:: EXERCISE TEXT ::
▶
Registered: Nov, 2007
Re: Software Metrics Don't Kill Projects, Moronic Managers Kill Projects
Posted: Dec 19, 2007 1:30 PM
> As to the ACM search, I am curious how the synonym
> searches for construct validity worked out. It could very
> well be that people are describing the same concept with
> different terms; it happens all the time. How did the
> other 48,000 papers check out? I am certain you did good
> research, and that you just abbreviated this description
> to make your point. It would be interesting to hear more
> about how you measured the presence or absence of
> 'construct validity' in the actual approaches taken in all
> these papers.
I searched in a pretty wide variety of ways over several years because I couldn't believe that the concept was so weakly addressed. It doesn't matter what those strategies were because you can always argue that they are insufficient to prove the negative (some other search for some other synonym that I haven't tried could always yield undiscovered gold...) The reason that I report numbers against "construct validity" is that this phrase is widely used across several disciplines. The lack of reference to it is an indicator, in itself, of the disconnect between software engineering measurement researchers and the broader measurement theory community.
The primary way that I have seen construct validity addressed in texts on software measurement (I have taught from several and reviewed several more--perhaps all of the books marketed as suitable as metrics course texts) is indirectly, through the representational theory of measurement. If a metric satisfies all of the requirements of the representational theory (and I haven't seen a serious claim that any of them do, just several critiques of metrics that don't), then it will almost certainly have construct validity. However, the head-on confrontation with the question," what is the underlying attribute we are trying to measure and how does this relate to that?", is almost always buried. I have been repeatedly disappointed by the brevity and shallowness of this discussion in books on software-related metrics that I have taught from or considered teaching from.
Apart from my own searches, I have also challenged practitioner and academic colleagues to help me find better references. Some of my colleagues have worked pretty hard on this (some of them also teach metrics courses). So far, all we've found are representational theory discussions.
Maybe you've found better somewhere. If so, maybe you could share those references with us.
Bob Austin writes in his book about his interviews with some famous software metrics advocates and how disappointed he was with their naivete vis-a-vis measurement theory and measurement risk.
> Another interesting thing you said: on coverage. You ask
> what it means. If you wanted a clearer answer of what it
> measures, I recommend an interesting survey paper by Hong
> Zhu, Software Test Adequacy Criteria (it's in the ACM dl)
> that examined most of the, up-to-that-point work on
> testing adequacy criteria. It seems quite appropriate
> given that coverage is one adequacy criteria that could be
> measured. There are many criteria like def-use paths,
> state coverage, and so on and on and on.
Yes, yes, I've read a lot of that stuff.
Let me define coverage in a simple way. Consider some testable characteristic of a program, and count the number of tests you could run against the program, with respect to that characteristic. Now count how many you have run. That percentage is your coverage measure. You want to count def-use pairs? Go ahead. Statements? Branches? Subpaths of lengths N? If you can count it, you can report coverage against it.
◀
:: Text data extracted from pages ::
▶
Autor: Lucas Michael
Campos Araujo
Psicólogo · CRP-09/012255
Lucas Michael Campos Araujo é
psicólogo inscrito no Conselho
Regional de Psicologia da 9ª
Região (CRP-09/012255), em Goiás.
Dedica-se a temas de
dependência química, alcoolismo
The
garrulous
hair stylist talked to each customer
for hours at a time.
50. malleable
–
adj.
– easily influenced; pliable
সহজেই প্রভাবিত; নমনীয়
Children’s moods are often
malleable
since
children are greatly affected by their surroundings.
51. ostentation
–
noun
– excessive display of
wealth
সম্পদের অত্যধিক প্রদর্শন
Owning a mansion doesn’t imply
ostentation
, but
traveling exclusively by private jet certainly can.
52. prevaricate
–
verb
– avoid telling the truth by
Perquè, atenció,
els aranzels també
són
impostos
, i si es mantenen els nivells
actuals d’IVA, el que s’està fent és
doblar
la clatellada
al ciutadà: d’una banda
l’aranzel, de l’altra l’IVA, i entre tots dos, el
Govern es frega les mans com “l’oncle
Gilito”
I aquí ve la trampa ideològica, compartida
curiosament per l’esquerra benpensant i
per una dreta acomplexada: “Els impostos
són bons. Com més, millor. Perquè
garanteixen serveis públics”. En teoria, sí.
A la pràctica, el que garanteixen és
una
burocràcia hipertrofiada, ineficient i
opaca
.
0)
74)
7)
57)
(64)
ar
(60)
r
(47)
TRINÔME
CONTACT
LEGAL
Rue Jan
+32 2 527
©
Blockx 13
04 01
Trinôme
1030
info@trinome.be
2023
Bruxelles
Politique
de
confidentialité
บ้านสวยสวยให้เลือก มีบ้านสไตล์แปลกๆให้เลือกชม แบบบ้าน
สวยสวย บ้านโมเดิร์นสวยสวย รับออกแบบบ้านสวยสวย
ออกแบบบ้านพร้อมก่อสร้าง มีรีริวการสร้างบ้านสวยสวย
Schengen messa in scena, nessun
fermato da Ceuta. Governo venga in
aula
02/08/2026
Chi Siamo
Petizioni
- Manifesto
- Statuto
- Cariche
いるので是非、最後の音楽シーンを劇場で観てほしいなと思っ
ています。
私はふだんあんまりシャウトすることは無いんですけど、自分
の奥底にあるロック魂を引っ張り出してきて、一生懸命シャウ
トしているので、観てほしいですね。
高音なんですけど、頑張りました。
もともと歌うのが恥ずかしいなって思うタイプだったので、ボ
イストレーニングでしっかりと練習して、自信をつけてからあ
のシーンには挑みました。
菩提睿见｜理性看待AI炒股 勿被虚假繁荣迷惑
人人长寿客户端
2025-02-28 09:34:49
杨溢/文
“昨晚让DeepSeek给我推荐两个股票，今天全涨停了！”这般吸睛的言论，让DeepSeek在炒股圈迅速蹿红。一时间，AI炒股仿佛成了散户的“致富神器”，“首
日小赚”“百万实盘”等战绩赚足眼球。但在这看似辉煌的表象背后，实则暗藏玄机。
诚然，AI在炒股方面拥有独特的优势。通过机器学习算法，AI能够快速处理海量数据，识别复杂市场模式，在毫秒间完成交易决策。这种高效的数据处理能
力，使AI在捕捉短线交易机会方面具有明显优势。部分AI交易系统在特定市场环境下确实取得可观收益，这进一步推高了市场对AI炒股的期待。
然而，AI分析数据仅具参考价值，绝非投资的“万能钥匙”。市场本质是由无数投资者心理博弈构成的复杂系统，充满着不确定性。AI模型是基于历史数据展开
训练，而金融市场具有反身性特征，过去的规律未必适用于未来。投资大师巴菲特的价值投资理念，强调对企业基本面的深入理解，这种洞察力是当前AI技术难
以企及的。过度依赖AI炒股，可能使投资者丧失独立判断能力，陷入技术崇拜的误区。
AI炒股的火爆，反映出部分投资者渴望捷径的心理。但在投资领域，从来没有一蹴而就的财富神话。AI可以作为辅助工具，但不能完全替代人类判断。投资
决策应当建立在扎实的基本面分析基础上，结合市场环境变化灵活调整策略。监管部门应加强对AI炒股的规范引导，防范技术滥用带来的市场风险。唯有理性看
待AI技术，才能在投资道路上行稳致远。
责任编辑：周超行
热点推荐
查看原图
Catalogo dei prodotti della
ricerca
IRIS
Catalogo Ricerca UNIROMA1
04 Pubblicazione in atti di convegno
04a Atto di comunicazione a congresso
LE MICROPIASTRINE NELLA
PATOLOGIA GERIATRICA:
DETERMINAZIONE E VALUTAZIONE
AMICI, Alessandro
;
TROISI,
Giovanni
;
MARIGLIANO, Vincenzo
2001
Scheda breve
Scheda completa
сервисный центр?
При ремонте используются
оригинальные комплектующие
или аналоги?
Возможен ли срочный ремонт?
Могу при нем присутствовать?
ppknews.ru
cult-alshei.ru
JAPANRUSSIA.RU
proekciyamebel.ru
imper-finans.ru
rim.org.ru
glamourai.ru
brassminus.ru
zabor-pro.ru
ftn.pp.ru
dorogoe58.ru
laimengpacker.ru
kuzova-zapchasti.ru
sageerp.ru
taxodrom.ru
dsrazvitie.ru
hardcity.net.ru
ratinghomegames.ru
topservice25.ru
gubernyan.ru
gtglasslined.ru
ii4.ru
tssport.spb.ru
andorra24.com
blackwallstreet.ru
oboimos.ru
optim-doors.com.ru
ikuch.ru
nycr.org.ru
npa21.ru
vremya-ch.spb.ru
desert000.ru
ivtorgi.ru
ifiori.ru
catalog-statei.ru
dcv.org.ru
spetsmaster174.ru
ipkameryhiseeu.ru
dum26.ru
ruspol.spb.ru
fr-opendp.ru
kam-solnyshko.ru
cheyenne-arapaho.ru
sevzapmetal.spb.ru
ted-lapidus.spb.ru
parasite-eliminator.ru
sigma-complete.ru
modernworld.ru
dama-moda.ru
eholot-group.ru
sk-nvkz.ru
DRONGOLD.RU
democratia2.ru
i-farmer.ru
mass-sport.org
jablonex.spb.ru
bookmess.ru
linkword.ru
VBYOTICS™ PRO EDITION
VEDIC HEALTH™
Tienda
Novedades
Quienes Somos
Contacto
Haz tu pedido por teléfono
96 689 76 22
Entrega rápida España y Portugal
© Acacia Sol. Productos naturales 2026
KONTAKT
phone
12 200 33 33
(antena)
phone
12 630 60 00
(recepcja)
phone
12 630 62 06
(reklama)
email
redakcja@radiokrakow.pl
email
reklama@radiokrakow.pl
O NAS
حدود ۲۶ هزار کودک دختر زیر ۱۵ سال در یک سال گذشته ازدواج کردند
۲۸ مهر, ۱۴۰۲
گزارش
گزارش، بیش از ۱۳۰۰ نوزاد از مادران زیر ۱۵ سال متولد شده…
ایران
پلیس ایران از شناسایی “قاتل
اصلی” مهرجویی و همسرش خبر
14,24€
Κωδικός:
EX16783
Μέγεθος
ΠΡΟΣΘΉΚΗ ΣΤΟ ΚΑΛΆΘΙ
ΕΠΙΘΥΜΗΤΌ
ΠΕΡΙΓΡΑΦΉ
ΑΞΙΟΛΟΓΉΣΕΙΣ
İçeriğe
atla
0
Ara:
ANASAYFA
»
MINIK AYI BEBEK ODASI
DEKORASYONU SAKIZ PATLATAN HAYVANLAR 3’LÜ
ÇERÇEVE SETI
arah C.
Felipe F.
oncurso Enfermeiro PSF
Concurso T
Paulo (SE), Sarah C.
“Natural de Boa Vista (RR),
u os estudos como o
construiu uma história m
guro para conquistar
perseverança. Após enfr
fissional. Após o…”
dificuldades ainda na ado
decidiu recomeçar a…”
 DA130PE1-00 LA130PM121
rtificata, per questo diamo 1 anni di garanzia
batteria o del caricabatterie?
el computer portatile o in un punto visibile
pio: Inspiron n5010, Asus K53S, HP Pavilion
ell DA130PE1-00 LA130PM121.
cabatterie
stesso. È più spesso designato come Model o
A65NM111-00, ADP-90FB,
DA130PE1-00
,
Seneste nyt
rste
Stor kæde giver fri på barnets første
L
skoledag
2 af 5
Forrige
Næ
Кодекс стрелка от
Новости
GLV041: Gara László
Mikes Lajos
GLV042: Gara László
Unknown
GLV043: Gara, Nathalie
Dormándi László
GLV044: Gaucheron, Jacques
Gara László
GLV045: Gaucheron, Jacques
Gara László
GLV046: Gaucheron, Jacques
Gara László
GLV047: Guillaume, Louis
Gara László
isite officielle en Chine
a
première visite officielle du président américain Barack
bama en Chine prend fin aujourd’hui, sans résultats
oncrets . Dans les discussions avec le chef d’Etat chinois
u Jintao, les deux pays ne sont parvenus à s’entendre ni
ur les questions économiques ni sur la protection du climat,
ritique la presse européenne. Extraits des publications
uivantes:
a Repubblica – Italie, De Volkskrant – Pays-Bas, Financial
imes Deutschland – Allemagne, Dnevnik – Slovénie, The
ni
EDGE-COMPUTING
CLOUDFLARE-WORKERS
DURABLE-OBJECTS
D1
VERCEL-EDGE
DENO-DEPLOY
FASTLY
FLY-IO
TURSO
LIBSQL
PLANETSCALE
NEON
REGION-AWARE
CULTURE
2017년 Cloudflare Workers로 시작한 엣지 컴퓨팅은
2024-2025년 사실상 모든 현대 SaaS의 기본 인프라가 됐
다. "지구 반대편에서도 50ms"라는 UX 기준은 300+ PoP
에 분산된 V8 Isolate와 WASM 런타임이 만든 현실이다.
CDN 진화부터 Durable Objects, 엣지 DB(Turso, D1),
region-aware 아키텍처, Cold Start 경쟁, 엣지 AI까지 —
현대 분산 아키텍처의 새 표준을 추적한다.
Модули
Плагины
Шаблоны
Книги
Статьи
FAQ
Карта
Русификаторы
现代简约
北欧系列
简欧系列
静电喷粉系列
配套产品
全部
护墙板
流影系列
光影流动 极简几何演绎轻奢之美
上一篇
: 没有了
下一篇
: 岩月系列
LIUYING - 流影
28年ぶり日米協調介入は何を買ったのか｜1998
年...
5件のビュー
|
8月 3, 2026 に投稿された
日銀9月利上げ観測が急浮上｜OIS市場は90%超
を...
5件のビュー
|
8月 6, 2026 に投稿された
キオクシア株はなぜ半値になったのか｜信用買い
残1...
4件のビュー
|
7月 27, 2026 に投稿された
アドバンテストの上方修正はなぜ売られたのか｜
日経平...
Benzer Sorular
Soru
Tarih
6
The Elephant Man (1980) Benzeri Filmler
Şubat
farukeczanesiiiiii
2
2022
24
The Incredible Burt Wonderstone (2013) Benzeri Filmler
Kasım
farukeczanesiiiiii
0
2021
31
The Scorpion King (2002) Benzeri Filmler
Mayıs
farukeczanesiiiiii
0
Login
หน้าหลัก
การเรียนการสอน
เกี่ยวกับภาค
◀
:: WORK ORDER 1 ::
In the forum post on software metrics, why does the writer say the exact search strategies used do not matter? Answer in one to three sentences.
:: WORK ORDER 2 ::
Translate this sentence from the forum post on software metrics into Spanish: "So far, all we've found are representational theory discussions."

:: TASK RESULT 1 ::
Someone could always argue that the strategies were not enough to prove a negative. A search for some other, untried synonym might still turn up something undiscovered.

:: TASK RESULT 2 ::
Hasta ahora, todo lo que hemos encontrado son discusiones sobre la teoría representacional.